Hundreds of thousands of fans have been waiting excitedly for Tesla’s Model 3, touted by the automaker as the ‘affordable’ EV for the masses. But is it? The backstory is a bit more complicated with plenty of food for thought.

When Tesla began selling its long-awaited $35,000 Model 3 early this year, there was no doubt a collective sigh of relief on the part of Tesla fans who had waited three years for this to happen.

This price tag is important since the Model 3 has been widely-promoted as a $35,000 ‘everyman’s electric vehicle’ affordable to the masses, even as the cheapest models available were uplevel, higher content variants initially priced at $49,000. That cost moved down to $46,000 and ultimately $43,000 before Tesla made the leap to its latest $35,000, slightly decontented base model. At that price it’s doubtful that Tesla makes a profit, and in fact it wasn’t long ago when Tesla CEO Elon Musk said the company would lose money on the Model 3 at that price point.

Still, the promised base model is here and we can celebrate that. But it’s not an entirely happy story for some – no doubt many, many thousands – who were expecting something more.

When the Model 3 was introduced in April 2016, anticipation had been building a long time already for an affordable long-range electric car from Tesla. For fans of the marque who couldn’t pony up the substantial bucks for a premium-priced Model S or Model X, the $35,000 Model 3 was their answer. The problem is, a great many buyers understandably assumed that the bottom-line cost would be much lower.

Until recently, the federal tax credit for a Tesla was $7,500. Add in state incentives that could vary from $1,000 to $5,000 or more, and buyers were looking at an all-electric Tesla Model 3 they could acquire for a very approachable, conventional vehicle-like price as low as net $25,000. While the cost of a typical Tesla has always been beyond the reach of most buyers, a bottom line transaction of 25 grand was considered do-able by many.

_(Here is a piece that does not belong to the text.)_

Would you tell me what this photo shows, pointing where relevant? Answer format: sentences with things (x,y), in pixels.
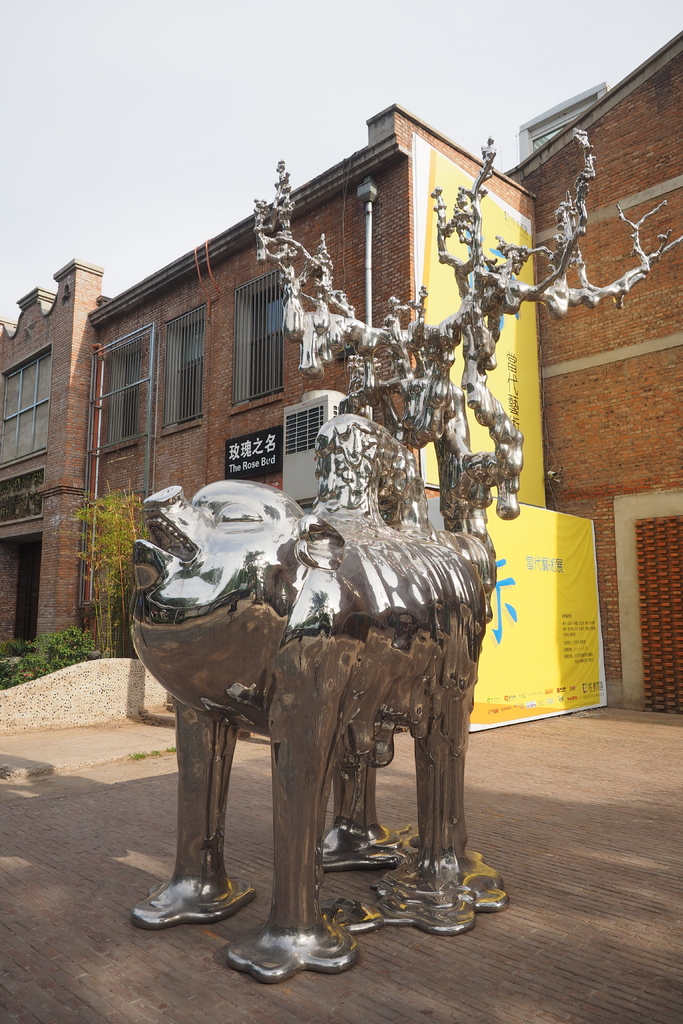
This image contain a statue (340,535) of an animal (410,569) on which tree (371,343) is placed. Behind that, we see a building (273,372) which is brown in color and beside that building (549,441), we see a board (530,544) which is yellow in color and we even see some text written on that building (81,597). In front of building (96,622), we see tree (122,596). On top of the picture (191,119), which is sky (228,163) which is white in color.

There were an estimated 200,000 reservations for the Model 3 within a day of its unveiling accompanied by $200 million or so in deposits, a number that has continued to grow to surpass 400,000 reservations over time. Deliveries of higher-priced, uplevel Model 3s began in mid-2017, with qualified buyers enjoying the generous $7,500 tax credit. However, it has taken so long to get to a deliverable $35,000 Model 3 that the federal tax credit for Teslas has been a reduced $3,750 for the first half of 2019, then $1,875 for the second half, then at year’s end…done.

Why is this happening? To its credit, Tesla has cumulatively sold over 200,000 electric vehicles (Models S, X, and 3). This number triggers a federal tax credit phase-out according to a predefined schedule set for all makers of electric vehicles. The federal incentive’s strategy is that once an automaker has momentum for its electric vehicles by achieving greater than a 200,000 sales volume, there is no further need for a subsidy.

To those who lament the loss of federal EV subsidies and feel it unfair, consider this: The program was never intended to last forever, but rather help more environment-friendly electric vehicles gain traction in a market that has been dominated by internal combustion for well over a century.

Tesla surpassed 200,000 electric car sales and has achieved impressive momentum. Its electric Model 3 became the best-selling luxury car in the U.S last year. By all measures, for Tesla the federal tax subsidy’s story is ‘mission accomplished.’